*Task prompt:* Beginning with the first line of the data below, set down each line exactly through the line that contains "une assurance plus".

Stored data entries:
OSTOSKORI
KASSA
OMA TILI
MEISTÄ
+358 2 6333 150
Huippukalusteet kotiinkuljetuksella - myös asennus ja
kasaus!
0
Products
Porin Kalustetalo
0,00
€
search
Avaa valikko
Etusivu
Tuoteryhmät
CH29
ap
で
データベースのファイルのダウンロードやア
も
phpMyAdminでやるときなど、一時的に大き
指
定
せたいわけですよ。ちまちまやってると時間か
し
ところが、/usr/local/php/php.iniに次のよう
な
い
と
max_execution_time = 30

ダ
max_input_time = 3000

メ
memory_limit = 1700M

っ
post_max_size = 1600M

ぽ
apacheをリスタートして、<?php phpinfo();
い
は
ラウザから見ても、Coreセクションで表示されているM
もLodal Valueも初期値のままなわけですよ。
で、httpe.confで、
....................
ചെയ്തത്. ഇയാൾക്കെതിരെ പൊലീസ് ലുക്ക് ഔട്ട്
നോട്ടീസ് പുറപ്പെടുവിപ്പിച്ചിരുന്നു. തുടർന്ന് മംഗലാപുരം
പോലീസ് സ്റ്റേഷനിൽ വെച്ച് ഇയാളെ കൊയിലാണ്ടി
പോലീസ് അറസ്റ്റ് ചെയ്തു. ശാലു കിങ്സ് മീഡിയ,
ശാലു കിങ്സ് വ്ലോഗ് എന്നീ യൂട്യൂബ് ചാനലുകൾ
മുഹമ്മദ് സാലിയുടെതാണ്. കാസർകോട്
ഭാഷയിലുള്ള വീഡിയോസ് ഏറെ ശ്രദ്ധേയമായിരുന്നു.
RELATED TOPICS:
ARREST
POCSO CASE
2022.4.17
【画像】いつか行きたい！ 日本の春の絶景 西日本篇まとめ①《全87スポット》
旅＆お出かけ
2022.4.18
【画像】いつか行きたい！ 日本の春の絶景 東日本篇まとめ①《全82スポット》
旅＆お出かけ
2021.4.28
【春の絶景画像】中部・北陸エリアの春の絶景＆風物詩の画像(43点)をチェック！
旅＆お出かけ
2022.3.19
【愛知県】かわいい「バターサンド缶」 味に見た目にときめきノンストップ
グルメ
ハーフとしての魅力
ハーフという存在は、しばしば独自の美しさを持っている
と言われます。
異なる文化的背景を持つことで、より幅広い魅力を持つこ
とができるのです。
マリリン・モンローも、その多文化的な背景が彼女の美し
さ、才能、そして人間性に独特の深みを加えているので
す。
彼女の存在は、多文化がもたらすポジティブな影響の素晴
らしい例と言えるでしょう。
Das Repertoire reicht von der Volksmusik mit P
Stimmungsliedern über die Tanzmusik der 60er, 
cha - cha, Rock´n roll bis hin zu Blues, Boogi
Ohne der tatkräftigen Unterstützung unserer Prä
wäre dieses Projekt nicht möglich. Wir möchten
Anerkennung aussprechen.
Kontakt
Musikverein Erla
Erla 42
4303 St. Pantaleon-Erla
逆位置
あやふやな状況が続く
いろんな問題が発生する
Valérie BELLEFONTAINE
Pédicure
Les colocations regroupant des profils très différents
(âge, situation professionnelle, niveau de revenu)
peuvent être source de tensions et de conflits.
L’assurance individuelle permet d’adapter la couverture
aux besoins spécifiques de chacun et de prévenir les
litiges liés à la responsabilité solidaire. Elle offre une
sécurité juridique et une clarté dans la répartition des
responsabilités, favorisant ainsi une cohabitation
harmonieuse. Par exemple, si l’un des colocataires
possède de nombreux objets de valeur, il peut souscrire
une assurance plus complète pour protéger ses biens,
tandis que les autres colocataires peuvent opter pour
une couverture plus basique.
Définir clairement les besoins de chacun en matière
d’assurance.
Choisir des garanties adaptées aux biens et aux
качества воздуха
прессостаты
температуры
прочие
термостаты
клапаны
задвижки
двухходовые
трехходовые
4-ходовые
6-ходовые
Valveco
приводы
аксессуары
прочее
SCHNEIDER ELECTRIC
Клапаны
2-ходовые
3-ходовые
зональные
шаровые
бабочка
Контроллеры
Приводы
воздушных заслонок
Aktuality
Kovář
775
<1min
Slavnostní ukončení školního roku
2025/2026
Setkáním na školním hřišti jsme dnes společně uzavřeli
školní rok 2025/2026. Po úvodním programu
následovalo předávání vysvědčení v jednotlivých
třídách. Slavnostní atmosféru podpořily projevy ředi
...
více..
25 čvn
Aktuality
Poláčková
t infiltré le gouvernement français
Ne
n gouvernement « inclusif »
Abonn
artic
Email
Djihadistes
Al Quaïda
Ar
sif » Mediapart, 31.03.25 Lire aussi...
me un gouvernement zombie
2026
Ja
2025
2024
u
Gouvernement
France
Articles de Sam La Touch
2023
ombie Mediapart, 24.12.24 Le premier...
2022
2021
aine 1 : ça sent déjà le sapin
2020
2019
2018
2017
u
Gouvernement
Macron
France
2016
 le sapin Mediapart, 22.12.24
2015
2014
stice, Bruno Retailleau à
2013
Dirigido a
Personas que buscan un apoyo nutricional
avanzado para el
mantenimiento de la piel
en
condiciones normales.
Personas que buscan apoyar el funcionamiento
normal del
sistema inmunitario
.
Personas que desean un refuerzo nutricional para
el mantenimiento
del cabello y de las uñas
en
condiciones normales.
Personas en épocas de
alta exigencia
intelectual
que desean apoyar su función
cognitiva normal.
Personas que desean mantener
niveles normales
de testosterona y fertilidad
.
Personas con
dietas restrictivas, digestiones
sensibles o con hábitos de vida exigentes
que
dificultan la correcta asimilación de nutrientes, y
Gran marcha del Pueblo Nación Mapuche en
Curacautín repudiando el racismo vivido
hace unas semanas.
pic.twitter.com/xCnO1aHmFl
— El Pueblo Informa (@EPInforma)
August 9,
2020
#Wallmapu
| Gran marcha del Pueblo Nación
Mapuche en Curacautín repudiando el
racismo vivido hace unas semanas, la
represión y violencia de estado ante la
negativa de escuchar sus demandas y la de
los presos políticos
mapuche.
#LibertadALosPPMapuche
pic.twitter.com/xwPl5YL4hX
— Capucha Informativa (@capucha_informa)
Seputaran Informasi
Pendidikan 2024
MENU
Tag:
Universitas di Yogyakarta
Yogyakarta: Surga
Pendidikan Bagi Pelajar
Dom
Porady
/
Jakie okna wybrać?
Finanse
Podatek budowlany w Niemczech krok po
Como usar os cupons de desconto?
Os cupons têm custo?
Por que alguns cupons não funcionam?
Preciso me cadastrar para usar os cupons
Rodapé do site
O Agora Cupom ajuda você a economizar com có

*Answer for this exercise:*
OSTOSKORI
KASSA
OMA TILI
MEISTÄ
+358 2 6333 150
Huippukalusteet kotiinkuljetuksella - myös asennus ja
kasaus!
0
Products
Porin Kalustetalo
0,00
€
search
Avaa valikko
Etusivu
Tuoteryhmät
CH29
ap
で
データベースのファイルのダウンロードやア
も
phpMyAdminでやるときなど、一時的に大き
指
定
せたいわけですよ。ちまちまやってると時間か
し
ところが、/usr/local/php/php.iniに次のよう
な
い
と
max_execution_time = 30

ダ
max_input_time = 3000

メ
memory_limit = 1700M

っ
post_max_size = 1600M

ぽ
apacheをリスタートして、<?php phpinfo();
い
は
ラウザから見ても、Coreセクションで表示されているM
もLodal Valueも初期値のままなわけですよ。
で、httpe.confで、
....................
ചെയ്തത്. ഇയാൾക്കെതിരെ പൊലീസ് ലുക്ക് ഔട്ട്
നോട്ടീസ് പുറപ്പെടുവിപ്പിച്ചിരുന്നു. തുടർന്ന് മംഗലാപുരം
പോലീസ് സ്റ്റേഷനിൽ വെച്ച് ഇയാളെ കൊയിലാണ്ടി
പോലീസ് അറസ്റ്റ് ചെയ്തു. ശാലു കിങ്സ് മീഡിയ,
ശാലു കിങ്സ് വ്ലോഗ് എന്നീ യൂട്യൂബ് ചാനലുകൾ
മുഹമ്മദ് സാലിയുടെതാണ്. കാസർകോട്
ഭാഷയിലുള്ള വീഡിയോസ് ഏറെ ശ്രദ്ധേയമായിരുന്നു.
RELATED TOPICS:
ARREST
POCSO CASE
2022.4.17
【画像】いつか行きたい！ 日本の春の絶景 西日本篇まとめ①《全87スポット》
旅＆お出かけ
2022.4.18
【画像】いつか行きたい！ 日本の春の絶景 東日本篇まとめ①《全82スポット》
旅＆お出かけ
2021.4.28
【春の絶景画像】中部・北陸エリアの春の絶景＆風物詩の画像(43点)をチェック！
旅＆お出かけ
2022.3.19
【愛知県】かわいい「バターサンド缶」 味に見た目にときめきノンストップ
グルメ
ハーフとしての魅力
ハーフという存在は、しばしば独自の美しさを持っている
と言われます。
異なる文化的背景を持つことで、より幅広い魅力を持つこ
とができるのです。
マリリン・モンローも、その多文化的な背景が彼女の美し
さ、才能、そして人間性に独特の深みを加えているので
す。
彼女の存在は、多文化がもたらすポジティブな影響の素晴
らしい例と言えるでしょう。
Das Repertoire reicht von der Volksmusik mit P
Stimmungsliedern über die Tanzmusik der 60er, 
cha - cha, Rock´n roll bis hin zu Blues, Boogi
Ohne der tatkräftigen Unterstützung unserer Prä
wäre dieses Projekt nicht möglich. Wir möchten
Anerkennung aussprechen.
Kontakt
Musikverein Erla
Erla 42
4303 St. Pantaleon-Erla
逆位置
あやふやな状況が続く
いろんな問題が発生する
Valérie BELLEFONTAINE
Pédicure
Les colocations regroupant des profils très différents
(âge, situation professionnelle, niveau de revenu)
peuvent être source de tensions et de conflits.
L’assurance individuelle permet d’adapter la couverture
aux besoins spécifiques de chacun et de prévenir les
litiges liés à la responsabilité solidaire. Elle offre une
sécurité juridique et une clarté dans la répartition des
responsabilités, favorisant ainsi une cohabitation
harmonieuse. Par exemple, si l’un des colocataires
possède de nombreux objets de valeur, il peut souscrire
une assurance plus complète pour protéger ses biens,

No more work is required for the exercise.